BBC PRESENTER AND journalist Jeremy Paxman told the Leveson inquiry into media standards in the UK yesterday how former tabloid editor Piers Morgan showed him how to protect his mobile phone from hacks.
Describing a surreal lunch at the Daily Mirror in 2002, the presenter of Newsnight said he remembers the event because it was “so unusual to be invited into such a bestiary”. He said he can also recall the meal because he was “really struck by something Piers Morgan said”.
The guest list included the chairman of Trinity Mirror Sir Victor Blank, Topshop billionaire Sir Philip Green and TV star Ulrika Jonsson.
Earlier that year, Morgan’s newspaper had revealed details of an affair Jonsson had with then-English football coach Sven-Göran Eriksson. The relationship became a topic of conversation during the lunch.

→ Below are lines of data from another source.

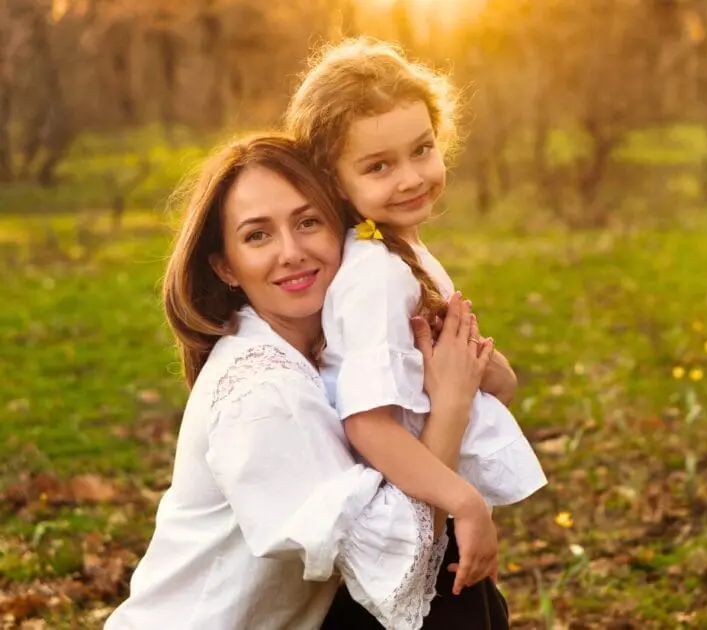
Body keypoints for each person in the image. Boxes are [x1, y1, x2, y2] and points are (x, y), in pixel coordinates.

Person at [104, 133, 499, 630]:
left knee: (468, 586)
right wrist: (451, 409)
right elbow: (404, 566)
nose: (291, 253)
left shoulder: (332, 351)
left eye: (308, 222)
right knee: (451, 586)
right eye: (257, 236)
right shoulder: (263, 390)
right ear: (225, 266)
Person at [284, 38, 548, 629]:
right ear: (332, 177)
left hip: (428, 501)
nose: (411, 178)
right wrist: (463, 500)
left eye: (422, 149)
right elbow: (368, 423)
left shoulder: (398, 248)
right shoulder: (373, 273)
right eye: (378, 166)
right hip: (409, 513)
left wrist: (490, 369)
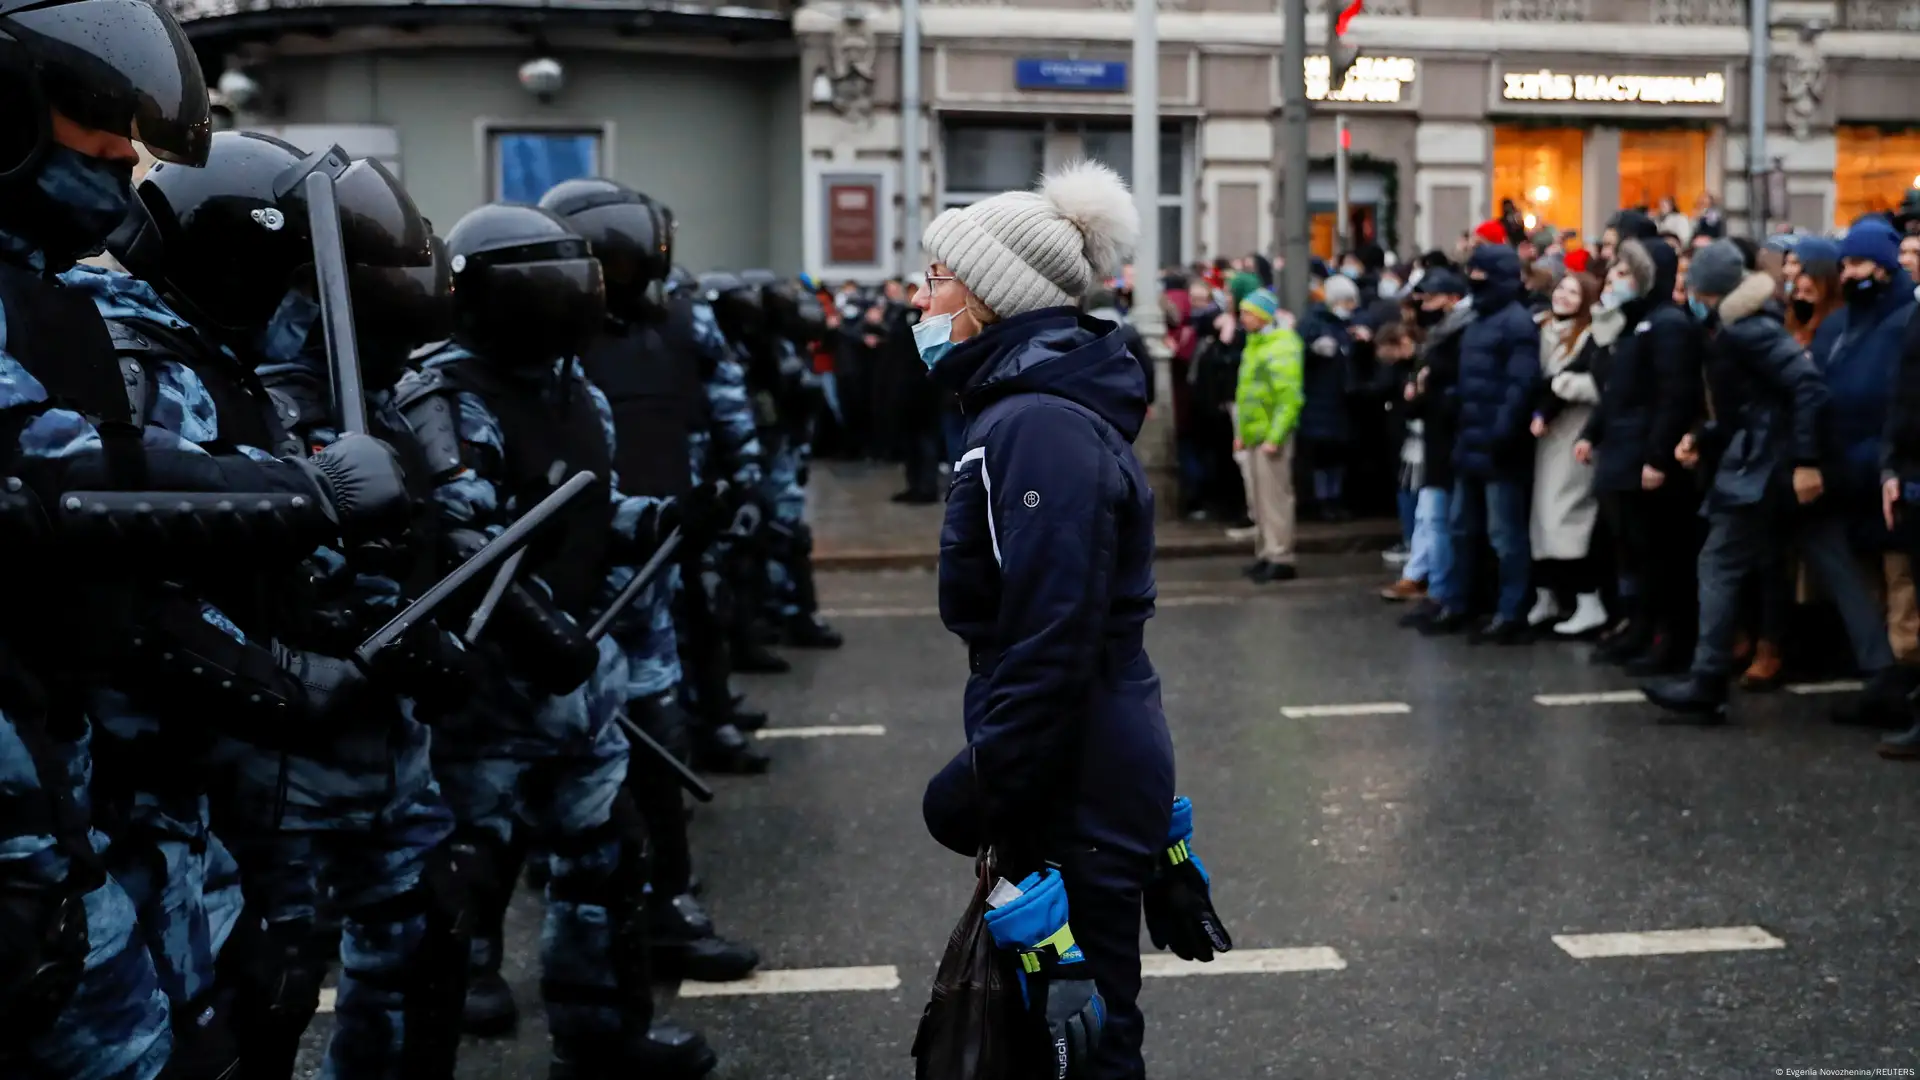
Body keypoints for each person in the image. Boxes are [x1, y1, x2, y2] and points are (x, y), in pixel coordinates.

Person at [90, 131, 471, 1080]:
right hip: (218, 775)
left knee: (421, 942)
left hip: (303, 751)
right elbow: (140, 595)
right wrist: (301, 675)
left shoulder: (220, 363)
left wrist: (381, 621)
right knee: (260, 989)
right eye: (292, 278)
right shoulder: (142, 367)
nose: (307, 309)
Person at [400, 203, 717, 1078]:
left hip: (580, 681)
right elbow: (462, 543)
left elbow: (586, 512)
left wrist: (665, 520)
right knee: (474, 865)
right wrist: (538, 633)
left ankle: (603, 1034)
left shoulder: (575, 389)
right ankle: (467, 981)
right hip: (488, 694)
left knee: (605, 863)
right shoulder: (444, 399)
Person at [915, 161, 1202, 1080]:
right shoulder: (1020, 413)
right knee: (1063, 1036)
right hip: (1077, 764)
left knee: (1084, 1045)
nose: (920, 297)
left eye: (936, 279)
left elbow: (1055, 641)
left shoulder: (1034, 426)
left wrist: (980, 783)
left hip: (1071, 771)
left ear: (992, 300)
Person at [1644, 240, 1888, 721]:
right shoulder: (1748, 325)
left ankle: (1707, 677)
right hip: (1771, 465)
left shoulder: (1746, 331)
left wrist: (1804, 460)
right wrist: (1708, 438)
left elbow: (1806, 389)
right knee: (1834, 564)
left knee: (1719, 562)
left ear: (1706, 290)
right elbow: (1759, 407)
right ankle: (1883, 676)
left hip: (1763, 473)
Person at [1577, 237, 1704, 673]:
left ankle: (1669, 643)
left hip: (1642, 456)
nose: (1617, 281)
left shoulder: (1667, 324)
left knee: (1660, 557)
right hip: (1622, 450)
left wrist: (1657, 457)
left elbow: (1674, 395)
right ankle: (1639, 628)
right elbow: (1617, 393)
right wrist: (1593, 433)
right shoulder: (1638, 323)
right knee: (1632, 552)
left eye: (1628, 273)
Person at [1816, 222, 1915, 726]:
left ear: (1882, 266)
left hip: (1886, 472)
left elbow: (1898, 403)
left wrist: (1887, 462)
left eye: (1857, 264)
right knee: (1870, 587)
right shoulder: (1840, 323)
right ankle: (1882, 685)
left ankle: (1903, 696)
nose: (1848, 273)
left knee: (1902, 589)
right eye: (1845, 265)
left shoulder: (1904, 321)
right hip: (1848, 474)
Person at [1437, 243, 1540, 643]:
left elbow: (1520, 385)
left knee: (1504, 535)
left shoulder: (1514, 322)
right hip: (1472, 438)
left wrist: (1501, 432)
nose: (1474, 283)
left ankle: (1510, 610)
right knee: (1463, 529)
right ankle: (1463, 602)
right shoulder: (1480, 318)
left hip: (1497, 445)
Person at [1526, 271, 1608, 636]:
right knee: (1541, 519)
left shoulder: (1593, 335)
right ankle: (1547, 596)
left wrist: (1560, 387)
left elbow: (1596, 383)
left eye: (1574, 291)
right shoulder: (1539, 327)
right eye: (1561, 288)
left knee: (1566, 518)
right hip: (1544, 438)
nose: (1563, 295)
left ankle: (1588, 601)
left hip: (1575, 435)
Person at [1397, 270, 1472, 621]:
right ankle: (1439, 590)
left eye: (1430, 298)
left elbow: (1446, 388)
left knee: (1443, 520)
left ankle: (1446, 593)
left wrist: (1425, 391)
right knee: (1432, 517)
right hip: (1436, 437)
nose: (1424, 306)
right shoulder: (1441, 334)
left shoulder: (1460, 332)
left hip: (1450, 438)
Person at [1233, 287, 1304, 584]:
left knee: (1273, 499)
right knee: (1261, 500)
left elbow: (1288, 398)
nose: (1242, 319)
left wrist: (1275, 436)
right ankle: (1266, 552)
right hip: (1257, 435)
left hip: (1268, 437)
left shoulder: (1280, 345)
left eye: (1247, 313)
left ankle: (1280, 555)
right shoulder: (1258, 343)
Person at [1298, 274, 1358, 520]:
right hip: (1319, 398)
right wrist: (1313, 350)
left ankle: (1334, 499)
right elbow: (1299, 354)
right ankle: (1323, 501)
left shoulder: (1341, 326)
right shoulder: (1313, 323)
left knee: (1336, 454)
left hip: (1339, 399)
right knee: (1322, 455)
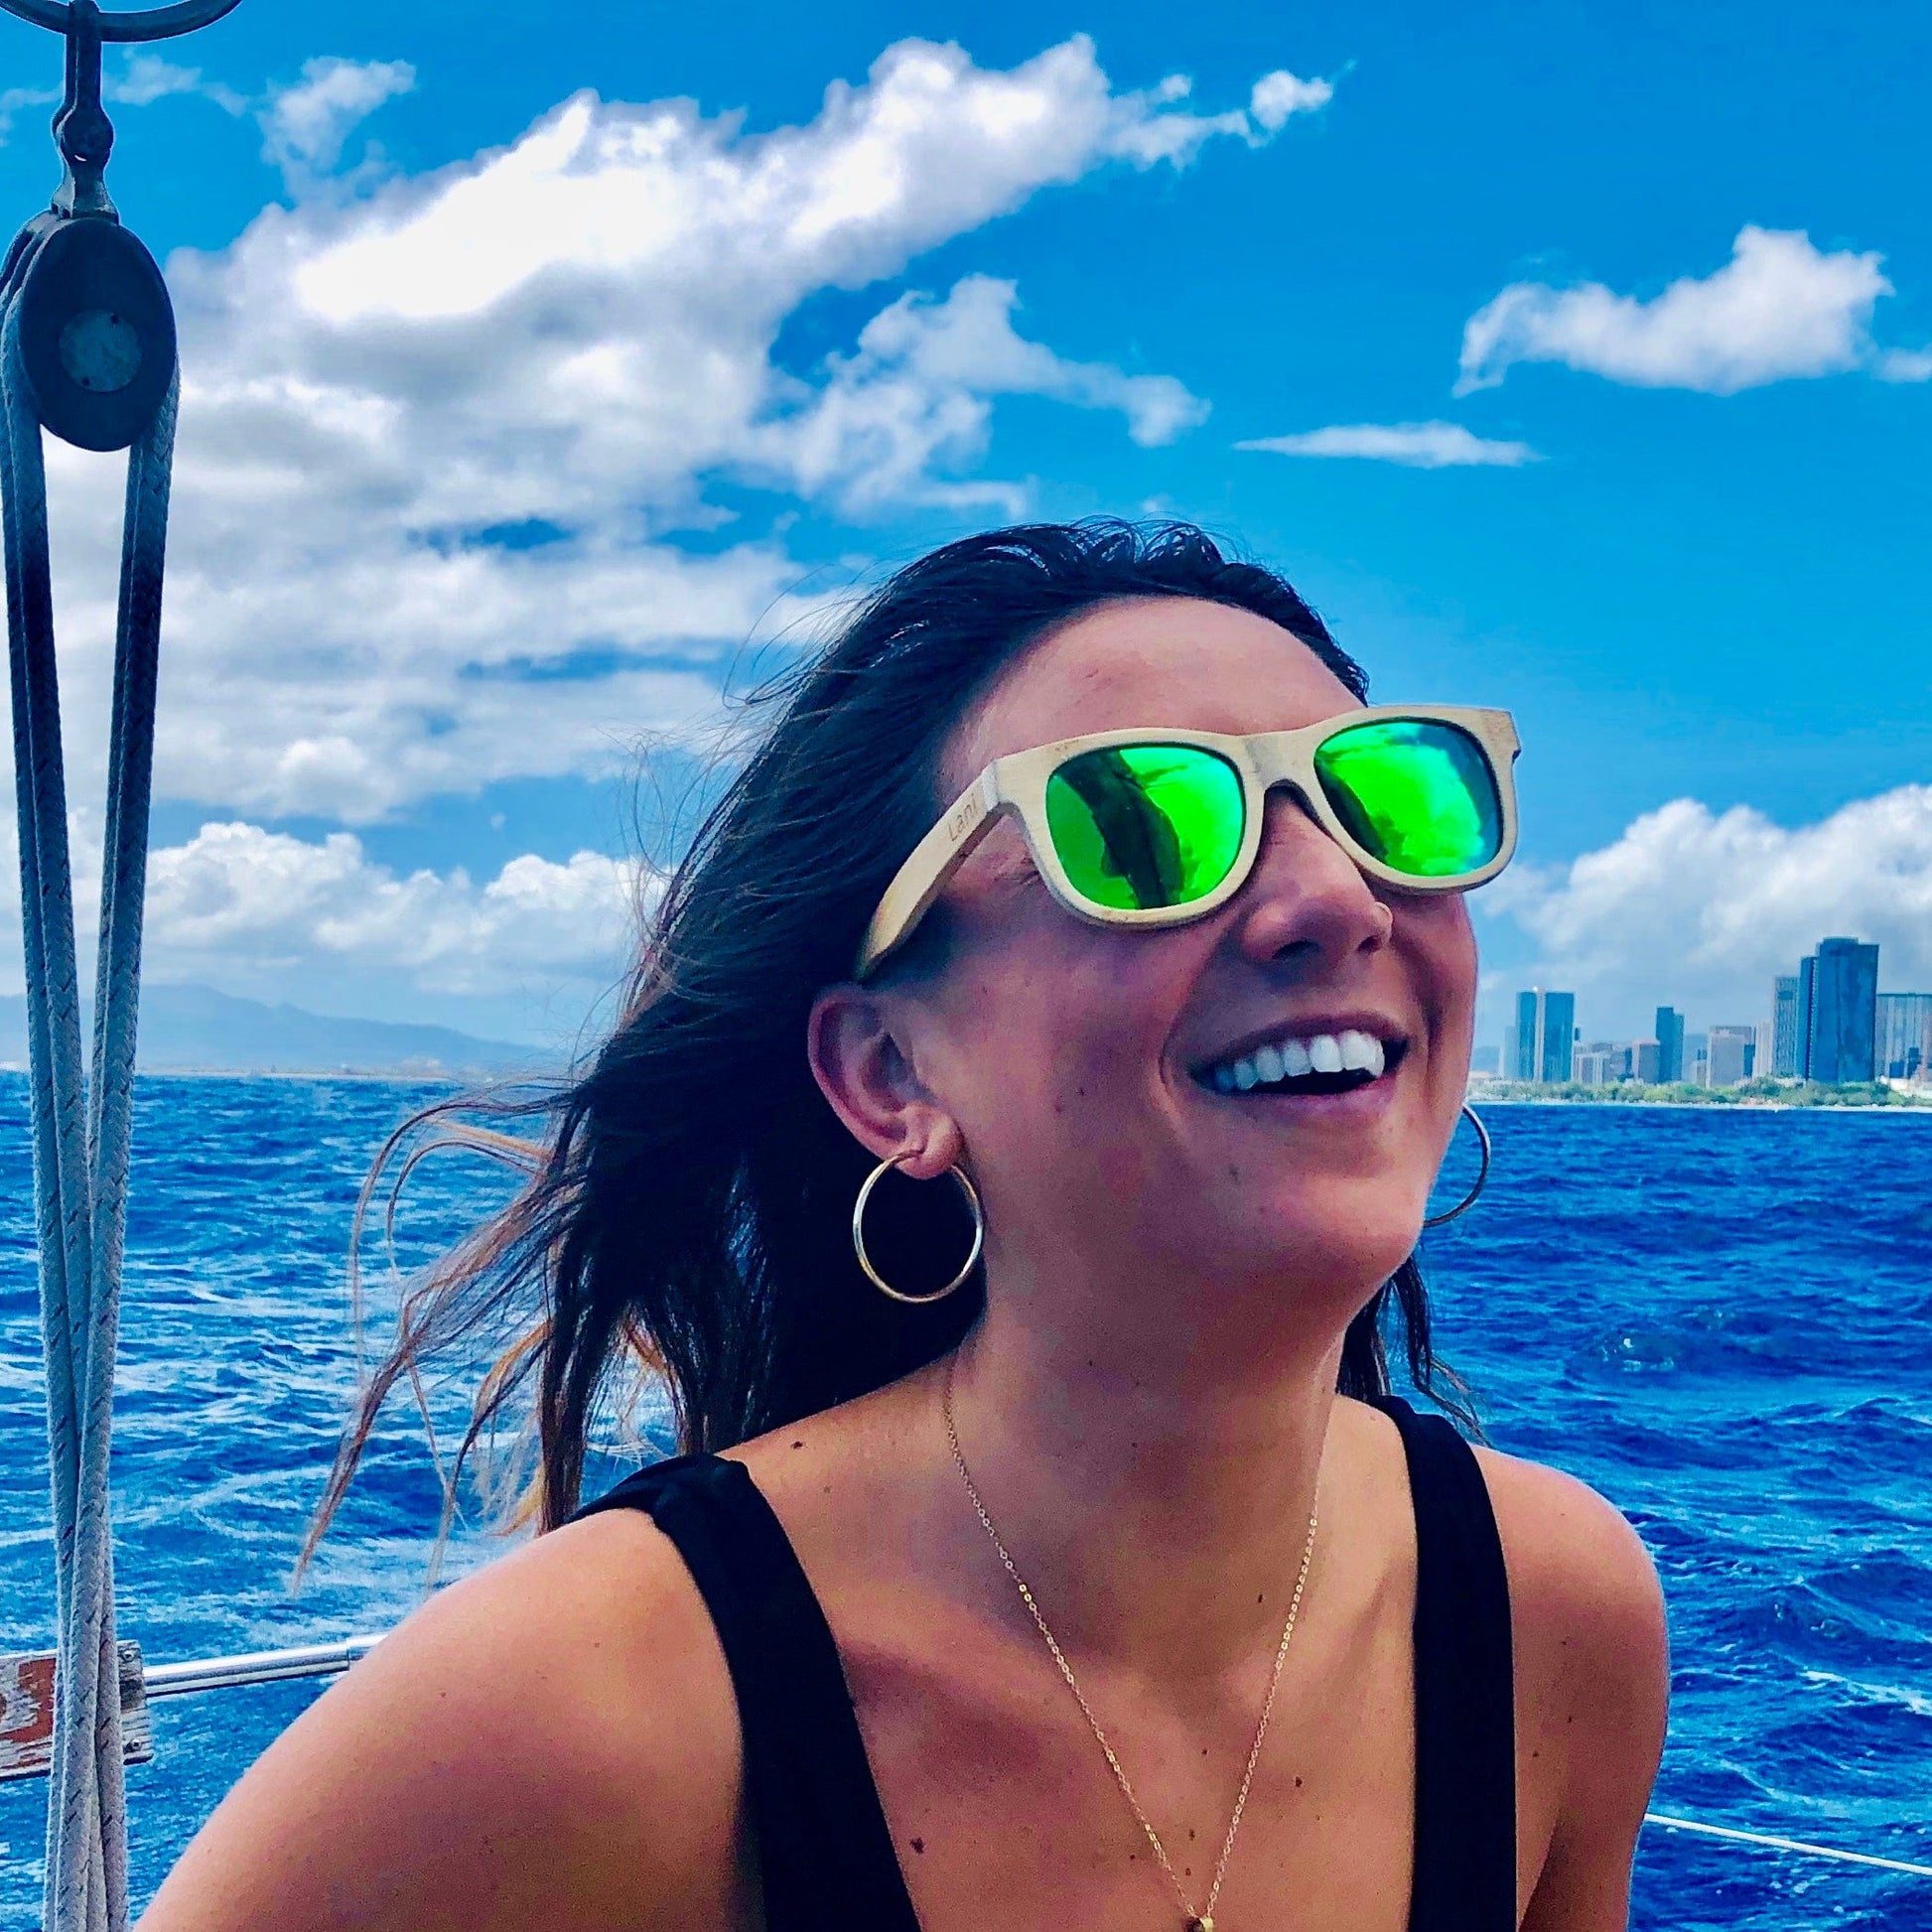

Paxman recalled: “Morgan said, teasing Ulrika, that he knew what had happened in conversations between her and Sven-Göran Eriksson and he went into this mock Swedish accent.”
Careful not to accuse Morgan of actually hacking into her phone, Paxman said, “Now, I don’t know if he was repeating a conversation he had heard or if he was imagining this conversation. In fact to be fair to him, I think we should accept both possibilities. He probably was imagining it – it was a rather bad parody.”
Following that exchange, Paxman told the inquiry that Morgan turned to him and asked, “Have you got a mobile phone?”
On answering ‘Yes’, Morgan questioned him on his voicemail security settings.
I didn’t know what he was talking about and he then explained the way to get access to people’s messages was to go to the factory default settings and press 000 or 1234 and if you didn’t put on your own code, in his words, ‘You are a fool’.
Paxman insisted that he remembered the lunch ten years later because he was “quite struck by it”.
I am rather wet behind the ears in many of these things. I didn’t know that sort of thing went on.
“It was clearly something [Morgan] was familiar with – and I wasn’t. I didn’t know this went on. If you are to say as a journalist that I should have, I would have to accept that criticism.”
Morgan told the inquiry last year that he did not listen to any of Jonsson’s voicemails in relation to her affair with Eriksson. He also said he could not remember the lunch with Paxman and Jonsson.
The now-American based television presenter didn’t seem too phased by the evidence given, later tweeting:
The Leveson inquiry is examining allegations and incidences of phone hacking at a number of newspapers during the 1990s and 2000s. Morgan has denied any knowledge of the practise at any newspaper he presided over.
He did, however, concede to knowing a ‘little trick’ of hacking into voicemails – something he had included in his 2001 book.